ENTITIES AND PUBLIC POLICIES
29 november 2017
THE FUTURE OF HEALTH INSURANCE
Ensure the efficiency of spending,
empower the actors
The health insurance system created in 1945 has enabled France to show good results
in terms of life expectancy. However, the prevalence of practices at risk, a high infant
mortality rate and increasing inequalities in access to care, qualify these results, which,
moreover, are obtained at the expense of recurrent deficits. France is characterized by
high health spending as a proportion of GDP and the large share of supplementary health
insurance in its financing. Faced with the structural increase in spending, while the
current regulatory tools have reached their limits, quality and equal access to care can
only be maintained or strengthened by reforming the organization and the management
of the health system.
Satisfactory results overall but persistent weaknesses
France is characterized by one of the highest levels of life expectancy in the world, but also by
high mortality linked to the prevalence of avoidable risk behaviours (alcohol, tobacco).
Difficulties are developing or worsening in areas of public health, access to care, equality and
quality of patient coverage and support for health professionals.
Persistent deficits and a significant social security debt undermine the strength and legitimacy
of the health system by putting the burden on subsequent generations, while the ageing of the
population, the development of chronic diseases and the rising cost of care techniques imply
increasing funding difficulties.
Spending containment policies are too often flawed
The Cour has identified efficiency issues in the organization of the healthcare system amounting
to several billion euros. However, existing tools do not enable the obstacles that prevent
improvement in services and reduce their cost to be overcome. In addition to the necessary
streamlining of its organization, health insurance could be given more ambitious objectives, such
as redefining the respective areas of mandatory and complementary coverage, or setting up a
"healthcare shield" that will equitably limit the excess to be paid by the patient. Price excesses,
which hinder equal access to care, should be better controlled, and the conventional negotiation
framework reviewed in depth. As is the case in Germany, healthcare professions could be more
accountable in terms of installation, contractual agreements and remuneration.

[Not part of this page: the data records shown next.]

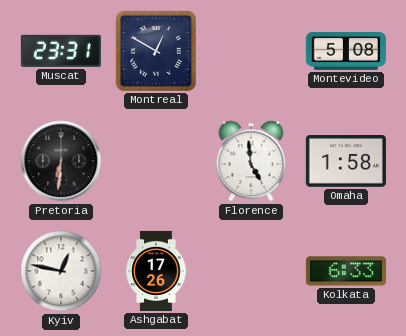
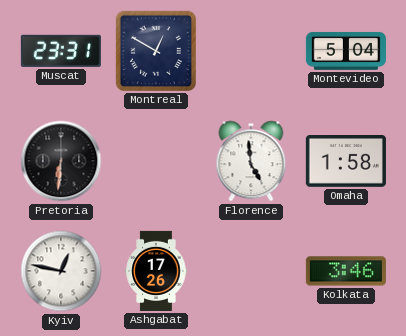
Montevideo: 5:08 -> 5:04
Kolkata: 6:33 -> 3:46
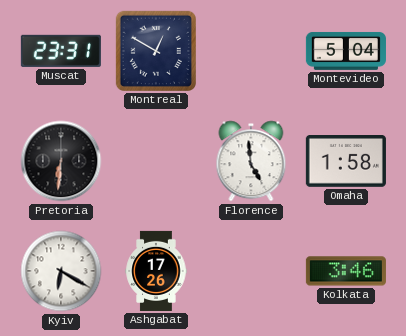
Kyiv: 12:47 -> 6:20
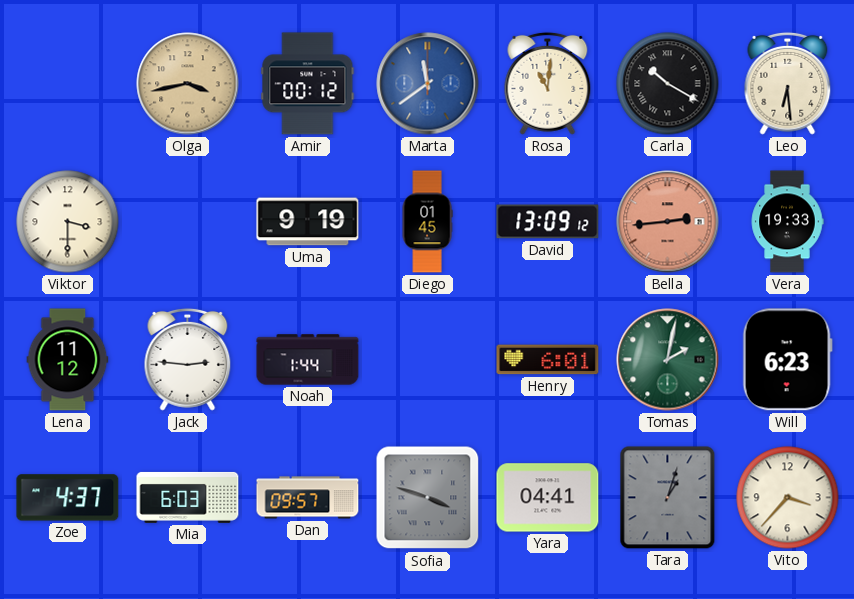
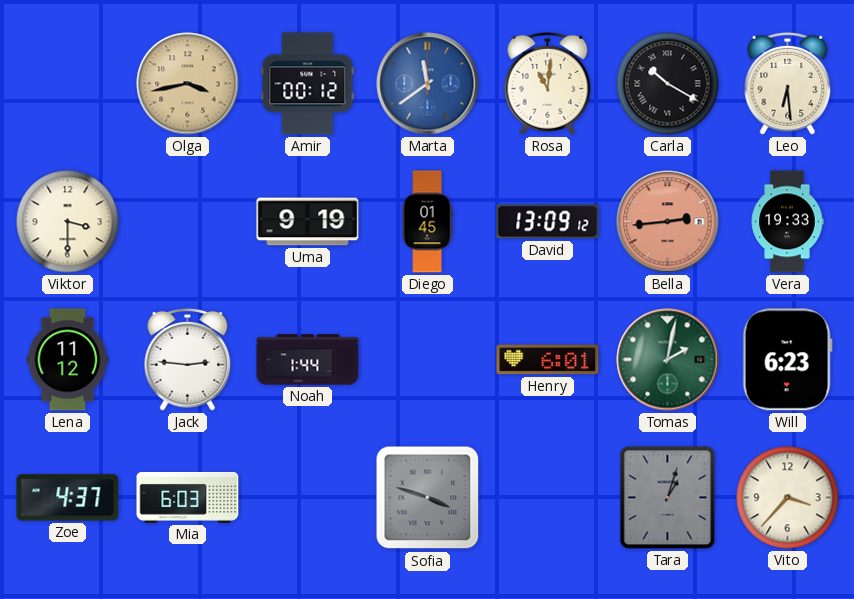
Dan: 09:57 -> none
Yara: 04:41 -> none
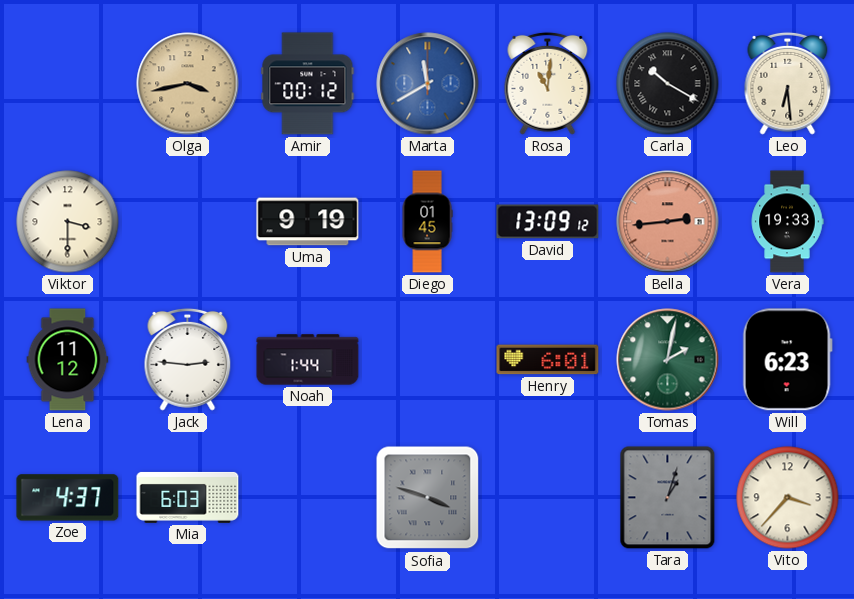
Marta: 11:39 -> 11:40
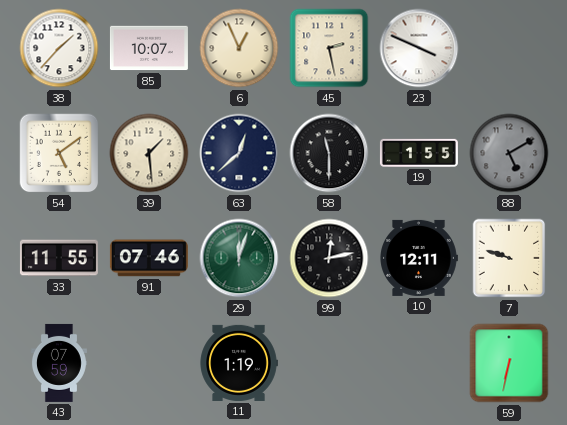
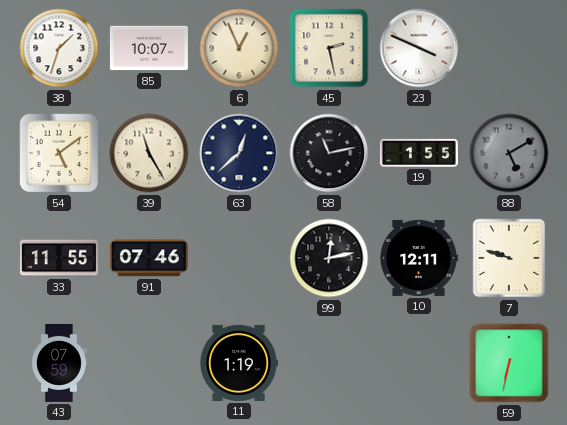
38: 1:37 -> 1:33
39: 1:29 -> 11:25
58: 11:30 -> 11:13
29: 12:03 -> none
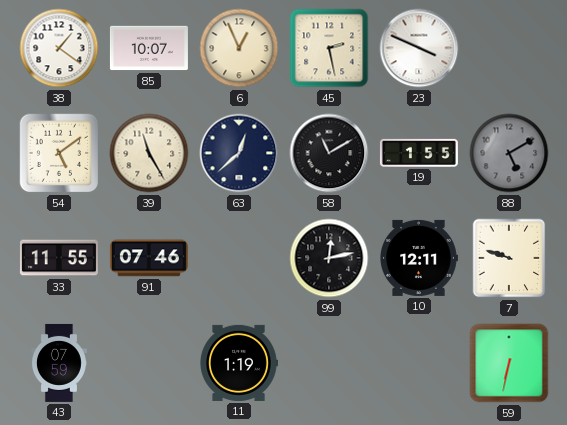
38: 1:33 -> 1:21
58: 11:13 -> 11:10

The division of competences between medical practitioners and auxiliaries, as well as the
modalities for their cooperation, should also be reviewed. Better coordination between
community medicine and hospitals, which is necessary in particular to improve the response to
medical emergencies, involves breaking away from the current logic, centered on the hospital,
to build real care pathways.
Regulatory methods held in check
The Cour has identified several flaws in the health system, which should be remedied: a costly
predominance of the hospital, the lack of regulation of heavy healthcare equipment,
compartmentalization among professions, territorial distribution of supply of care that is
unbalanced and disconnected from needs, poor planning, inoperative rules on the installation of
professionals and shortcomings in health insurance coverage decisions.
In addition, the current mode of remuneration for facilities and professionals, discussed in a
partnership framework that is often impeded, encourages the multiplication of acts, becomes far
removed from real costs and does not take enough account of public health objectives.
Prioritize public health and quality of care objectives
Prevention, which is insufficient in France, must be reorganized and placed at the heart of public
action by involving and empowering patients and health professionals. The appropriateness,
quality and safety of care could be the central axis of a reform that should also focus on fighting
fraud more effectively and strengthening controls. In this respect, the digitisation of healthcare
provides the opportunity, through active exploitation of data, to improve treatments and
prevention, to better coordinate care and to develop telemedicine.
The steering of the healthcare system needs to be clarified and the means of action available to
regional health agencies strengthened, by envisaging, in particular, spending envelopes at the
regional level, which would allow for restructuring of healthcare provision to be more ambitious
and better adapted to needs. The creation of a National Health Agency, bringing together the
competencies of central administration and health insurance, would also be a step forward.
The Cour has formulated 17 recommendations centered on seven key issues:
revamp the framework for health insurance financial management;
reorganise health insurance;
make access to care more equitable;
better organize the healthcare system to adapt it to the needs of patients;
ensure quality and safety of care in all areas;
encourage the optimal use of health insurance resources;
reunify and strengthen the steering of the healthcare system.